_Exercise aim:_
What is needed is a word-for-word copy of all the entries, minus the pictures.

(Circuit design data)
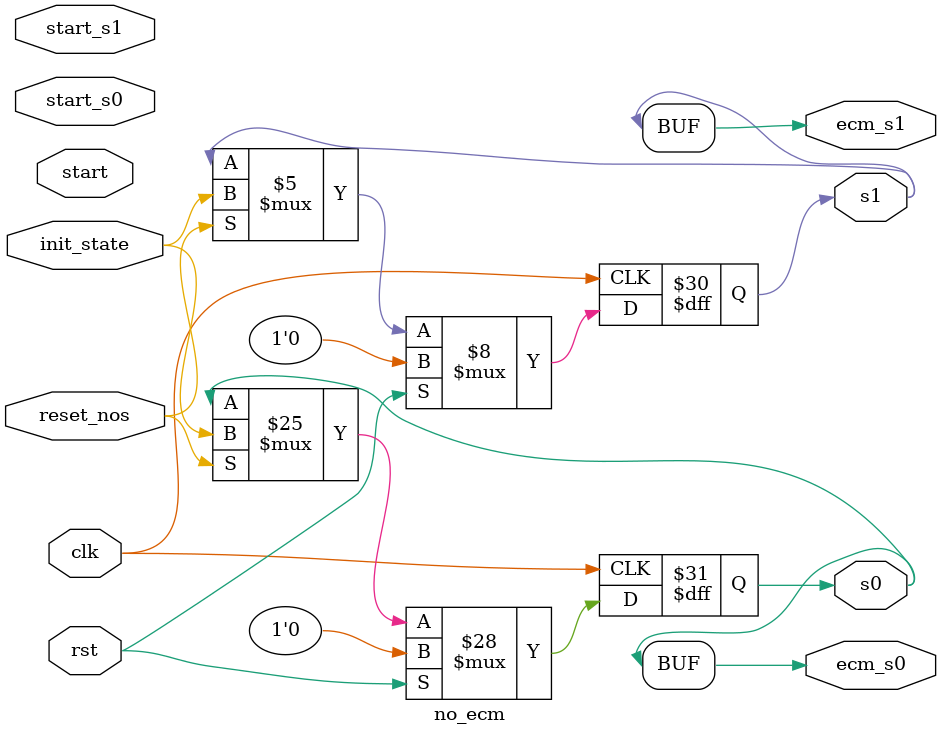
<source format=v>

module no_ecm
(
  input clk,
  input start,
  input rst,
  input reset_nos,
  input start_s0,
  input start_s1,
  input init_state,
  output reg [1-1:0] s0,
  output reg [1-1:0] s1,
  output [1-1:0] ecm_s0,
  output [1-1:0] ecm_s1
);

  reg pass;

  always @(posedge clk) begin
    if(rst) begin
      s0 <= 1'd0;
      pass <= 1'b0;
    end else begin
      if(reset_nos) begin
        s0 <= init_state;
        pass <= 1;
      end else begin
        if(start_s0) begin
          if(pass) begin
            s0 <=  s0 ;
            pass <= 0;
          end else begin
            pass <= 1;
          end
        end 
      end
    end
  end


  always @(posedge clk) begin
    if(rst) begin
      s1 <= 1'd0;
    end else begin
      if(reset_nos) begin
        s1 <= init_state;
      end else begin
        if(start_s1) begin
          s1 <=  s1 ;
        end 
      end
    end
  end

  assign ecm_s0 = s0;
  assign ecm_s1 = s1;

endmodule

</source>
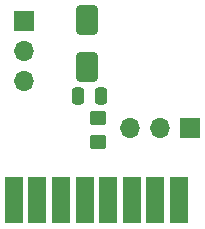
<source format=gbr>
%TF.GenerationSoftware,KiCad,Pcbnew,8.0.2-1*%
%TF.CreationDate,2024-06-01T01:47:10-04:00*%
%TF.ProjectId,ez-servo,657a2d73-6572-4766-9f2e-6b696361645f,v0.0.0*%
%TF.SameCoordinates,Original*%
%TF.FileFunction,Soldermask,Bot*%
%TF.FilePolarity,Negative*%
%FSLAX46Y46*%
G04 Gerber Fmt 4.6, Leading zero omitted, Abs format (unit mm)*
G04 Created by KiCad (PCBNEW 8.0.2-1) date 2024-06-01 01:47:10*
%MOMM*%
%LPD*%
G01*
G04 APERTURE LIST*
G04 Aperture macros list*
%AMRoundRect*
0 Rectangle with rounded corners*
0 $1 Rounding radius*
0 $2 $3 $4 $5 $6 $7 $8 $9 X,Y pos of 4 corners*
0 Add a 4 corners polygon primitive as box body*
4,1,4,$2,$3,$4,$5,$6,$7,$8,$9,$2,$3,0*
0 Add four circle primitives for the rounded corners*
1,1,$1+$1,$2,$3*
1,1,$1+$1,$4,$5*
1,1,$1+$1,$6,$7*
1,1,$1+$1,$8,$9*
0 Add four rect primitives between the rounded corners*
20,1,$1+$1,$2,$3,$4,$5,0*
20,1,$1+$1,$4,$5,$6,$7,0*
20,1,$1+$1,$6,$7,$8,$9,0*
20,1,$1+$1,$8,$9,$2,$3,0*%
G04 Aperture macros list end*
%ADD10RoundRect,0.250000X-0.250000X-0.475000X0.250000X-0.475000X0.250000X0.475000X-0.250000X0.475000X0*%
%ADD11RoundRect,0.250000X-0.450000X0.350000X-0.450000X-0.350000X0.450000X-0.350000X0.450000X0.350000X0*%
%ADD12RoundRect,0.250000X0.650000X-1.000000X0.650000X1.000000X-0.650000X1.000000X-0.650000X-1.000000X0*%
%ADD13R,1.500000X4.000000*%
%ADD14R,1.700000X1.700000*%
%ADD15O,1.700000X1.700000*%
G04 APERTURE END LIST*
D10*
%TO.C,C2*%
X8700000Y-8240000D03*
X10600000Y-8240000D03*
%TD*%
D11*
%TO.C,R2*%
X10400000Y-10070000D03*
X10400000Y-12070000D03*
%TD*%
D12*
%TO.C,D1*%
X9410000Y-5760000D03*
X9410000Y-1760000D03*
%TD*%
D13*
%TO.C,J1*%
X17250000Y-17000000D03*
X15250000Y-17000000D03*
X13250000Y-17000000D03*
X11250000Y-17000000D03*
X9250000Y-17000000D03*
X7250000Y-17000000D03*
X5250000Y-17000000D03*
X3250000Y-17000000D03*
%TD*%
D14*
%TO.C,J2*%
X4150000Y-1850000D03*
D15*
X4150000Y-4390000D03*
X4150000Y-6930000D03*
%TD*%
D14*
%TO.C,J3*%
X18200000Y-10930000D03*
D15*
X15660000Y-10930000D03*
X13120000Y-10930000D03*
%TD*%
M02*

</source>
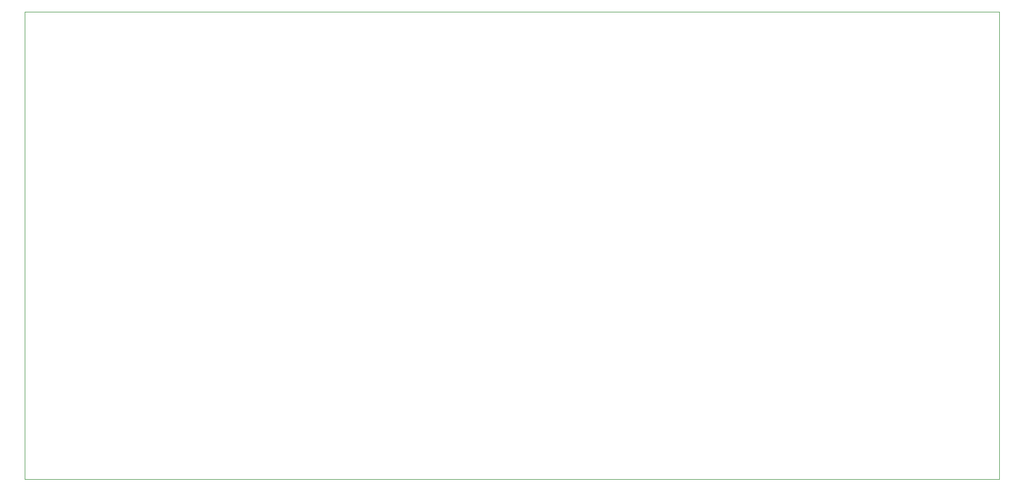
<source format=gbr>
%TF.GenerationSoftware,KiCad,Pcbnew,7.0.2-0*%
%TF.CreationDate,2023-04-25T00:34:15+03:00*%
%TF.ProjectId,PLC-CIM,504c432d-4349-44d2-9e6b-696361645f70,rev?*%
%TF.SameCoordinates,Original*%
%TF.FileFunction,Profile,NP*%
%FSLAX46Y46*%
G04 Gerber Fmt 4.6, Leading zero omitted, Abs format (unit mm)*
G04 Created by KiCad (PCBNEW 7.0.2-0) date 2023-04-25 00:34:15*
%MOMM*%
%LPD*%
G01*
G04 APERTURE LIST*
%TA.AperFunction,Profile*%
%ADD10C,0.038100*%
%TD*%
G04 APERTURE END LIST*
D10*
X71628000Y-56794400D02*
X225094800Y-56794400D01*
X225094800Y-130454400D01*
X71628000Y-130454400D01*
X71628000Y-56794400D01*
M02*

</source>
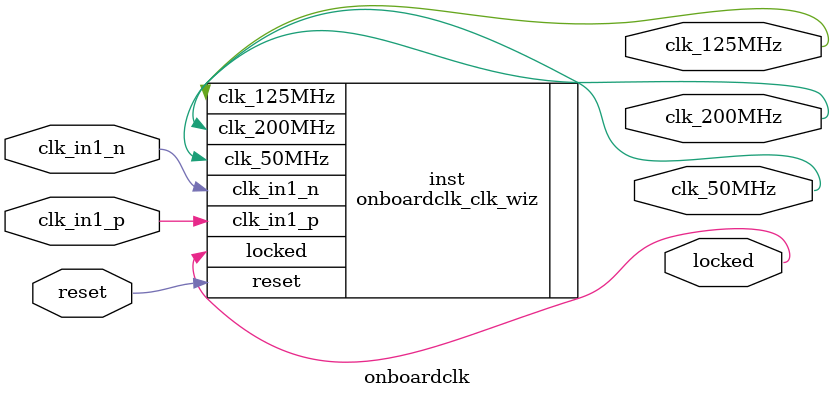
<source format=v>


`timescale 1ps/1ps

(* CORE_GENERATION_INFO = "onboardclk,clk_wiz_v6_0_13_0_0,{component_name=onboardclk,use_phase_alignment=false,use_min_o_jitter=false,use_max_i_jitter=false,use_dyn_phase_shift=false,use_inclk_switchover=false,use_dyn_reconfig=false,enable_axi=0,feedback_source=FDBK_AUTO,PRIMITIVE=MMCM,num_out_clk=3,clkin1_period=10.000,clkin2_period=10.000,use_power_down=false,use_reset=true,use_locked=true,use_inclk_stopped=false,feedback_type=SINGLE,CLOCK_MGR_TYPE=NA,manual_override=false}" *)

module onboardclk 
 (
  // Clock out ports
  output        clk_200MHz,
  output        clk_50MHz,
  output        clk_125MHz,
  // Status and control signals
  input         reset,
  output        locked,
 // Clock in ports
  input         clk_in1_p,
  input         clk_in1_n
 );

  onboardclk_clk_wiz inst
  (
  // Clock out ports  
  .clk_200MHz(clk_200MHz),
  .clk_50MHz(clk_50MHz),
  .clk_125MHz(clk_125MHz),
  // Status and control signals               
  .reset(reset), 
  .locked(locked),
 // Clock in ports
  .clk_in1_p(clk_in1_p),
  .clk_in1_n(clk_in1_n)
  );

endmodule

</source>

_Answer space:_
<source format=v>

module no_ecm
(
  input clk,
  input start,
  input rst,
  input reset_nos,
  input start_s0,
  input start_s1,
  input init_state,
  output reg [1-1:0] s0,
  output reg [1-1:0] s1,
  output [1-1:0] ecm_s0,
  output [1-1:0] ecm_s1
);

  reg pass;

  always @(posedge clk) begin
    if(rst) begin
      s0 <= 1'd0;
      pass <= 1'b0;
    end else begin
      if(reset_nos) begin
        s0 <= init_state;
        pass <= 1;
      end else begin
        if(start_s0) begin
          if(pass) begin
            s0 <=  s0 ;
            pass <= 0;
          end else begin
            pass <= 1;
          end
        end 
      end
    end
  end


  always @(posedge clk) begin
    if(rst) begin
      s1 <= 1'd0;
    end else begin
      if(reset_nos) begin
        s1 <= init_state;
      end else begin
        if(start_s1) begin
          s1 <=  s1 ;
        end 
      end
    end
  end

  assign ecm_s0 = s0;
  assign ecm_s1 = s1;

endmodule

</source>
<source format=gbr>
%TF.GenerationSoftware,KiCad,Pcbnew,8.0.2-1*%
%TF.CreationDate,2024-06-01T01:47:10-04:00*%
%TF.ProjectId,ez-servo,657a2d73-6572-4766-9f2e-6b696361645f,v0.0.0*%
%TF.SameCoordinates,Original*%
%TF.FileFunction,Soldermask,Bot*%
%TF.FilePolarity,Negative*%
%FSLAX46Y46*%
G04 Gerber Fmt 4.6, Leading zero omitted, Abs format (unit mm)*
G04 Created by KiCad (PCBNEW 8.0.2-1) date 2024-06-01 01:47:10*
%MOMM*%
%LPD*%
G01*
G04 APERTURE LIST*
G04 Aperture macros list*
%AMRoundRect*
0 Rectangle with rounded corners*
0 $1 Rounding radius*
0 $2 $3 $4 $5 $6 $7 $8 $9 X,Y pos of 4 corners*
0 Add a 4 corners polygon primitive as box body*
4,1,4,$2,$3,$4,$5,$6,$7,$8,$9,$2,$3,0*
0 Add four circle primitives for the rounded corners*
1,1,$1+$1,$2,$3*
1,1,$1+$1,$4,$5*
1,1,$1+$1,$6,$7*
1,1,$1+$1,$8,$9*
0 Add four rect primitives between the rounded corners*
20,1,$1+$1,$2,$3,$4,$5,0*
20,1,$1+$1,$4,$5,$6,$7,0*
20,1,$1+$1,$6,$7,$8,$9,0*
20,1,$1+$1,$8,$9,$2,$3,0*%
G04 Aperture macros list end*
%ADD10RoundRect,0.250000X-0.250000X-0.475000X0.250000X-0.475000X0.250000X0.475000X-0.250000X0.475000X0*%
%ADD11RoundRect,0.250000X-0.450000X0.350000X-0.450000X-0.350000X0.450000X-0.350000X0.450000X0.350000X0*%
%ADD12RoundRect,0.250000X0.650000X-1.000000X0.650000X1.000000X-0.650000X1.000000X-0.650000X-1.000000X0*%
%ADD13R,1.500000X4.000000*%
%ADD14R,1.700000X1.700000*%
%ADD15O,1.700000X1.700000*%
G04 APERTURE END LIST*
D10*
%TO.C,C2*%
X8700000Y-8240000D03*
X10600000Y-8240000D03*
%TD*%
D11*
%TO.C,R2*%
X10400000Y-10070000D03*
X10400000Y-12070000D03*
%TD*%
D12*
%TO.C,D1*%
X9410000Y-5760000D03*
X9410000Y-1760000D03*
%TD*%
D13*
%TO.C,J1*%
X17250000Y-17000000D03*
X15250000Y-17000000D03*
X13250000Y-17000000D03*
X11250000Y-17000000D03*
X9250000Y-17000000D03*
X7250000Y-17000000D03*
X5250000Y-17000000D03*
X3250000Y-17000000D03*
%TD*%
D14*
%TO.C,J2*%
X4150000Y-1850000D03*
D15*
X4150000Y-4390000D03*
X4150000Y-6930000D03*
%TD*%
D14*
%TO.C,J3*%
X18200000Y-10930000D03*
D15*
X15660000Y-10930000D03*
X13120000Y-10930000D03*
%TD*%
M02*

</source>
<source format=gbr>
%TF.GenerationSoftware,KiCad,Pcbnew,7.0.2-0*%
%TF.CreationDate,2023-04-25T00:34:15+03:00*%
%TF.ProjectId,PLC-CIM,504c432d-4349-44d2-9e6b-696361645f70,rev?*%
%TF.SameCoordinates,Original*%
%TF.FileFunction,Profile,NP*%
%FSLAX46Y46*%
G04 Gerber Fmt 4.6, Leading zero omitted, Abs format (unit mm)*
G04 Created by KiCad (PCBNEW 7.0.2-0) date 2023-04-25 00:34:15*
%MOMM*%
%LPD*%
G01*
G04 APERTURE LIST*
%TA.AperFunction,Profile*%
%ADD10C,0.038100*%
%TD*%
G04 APERTURE END LIST*
D10*
X71628000Y-56794400D02*
X225094800Y-56794400D01*
X225094800Y-130454400D01*
X71628000Y-130454400D01*
X71628000Y-56794400D01*
M02*

</source>
<source format=v>


`timescale 1ps/1ps

(* CORE_GENERATION_INFO = "onboardclk,clk_wiz_v6_0_13_0_0,{component_name=onboardclk,use_phase_alignment=false,use_min_o_jitter=false,use_max_i_jitter=false,use_dyn_phase_shift=false,use_inclk_switchover=false,use_dyn_reconfig=false,enable_axi=0,feedback_source=FDBK_AUTO,PRIMITIVE=MMCM,num_out_clk=3,clkin1_period=10.000,clkin2_period=10.000,use_power_down=false,use_reset=true,use_locked=true,use_inclk_stopped=false,feedback_type=SINGLE,CLOCK_MGR_TYPE=NA,manual_override=false}" *)

module onboardclk 
 (
  // Clock out ports
  output        clk_200MHz,
  output        clk_50MHz,
  output        clk_125MHz,
  // Status and control signals
  input         reset,
  output        locked,
 // Clock in ports
  input         clk_in1_p,
  input         clk_in1_n
 );

  onboardclk_clk_wiz inst
  (
  // Clock out ports  
  .clk_200MHz(clk_200MHz),
  .clk_50MHz(clk_50MHz),
  .clk_125MHz(clk_125MHz),
  // Status and control signals               
  .reset(reset), 
  .locked(locked),
 // Clock in ports
  .clk_in1_p(clk_in1_p),
  .clk_in1_n(clk_in1_n)
  );

endmodule

</source>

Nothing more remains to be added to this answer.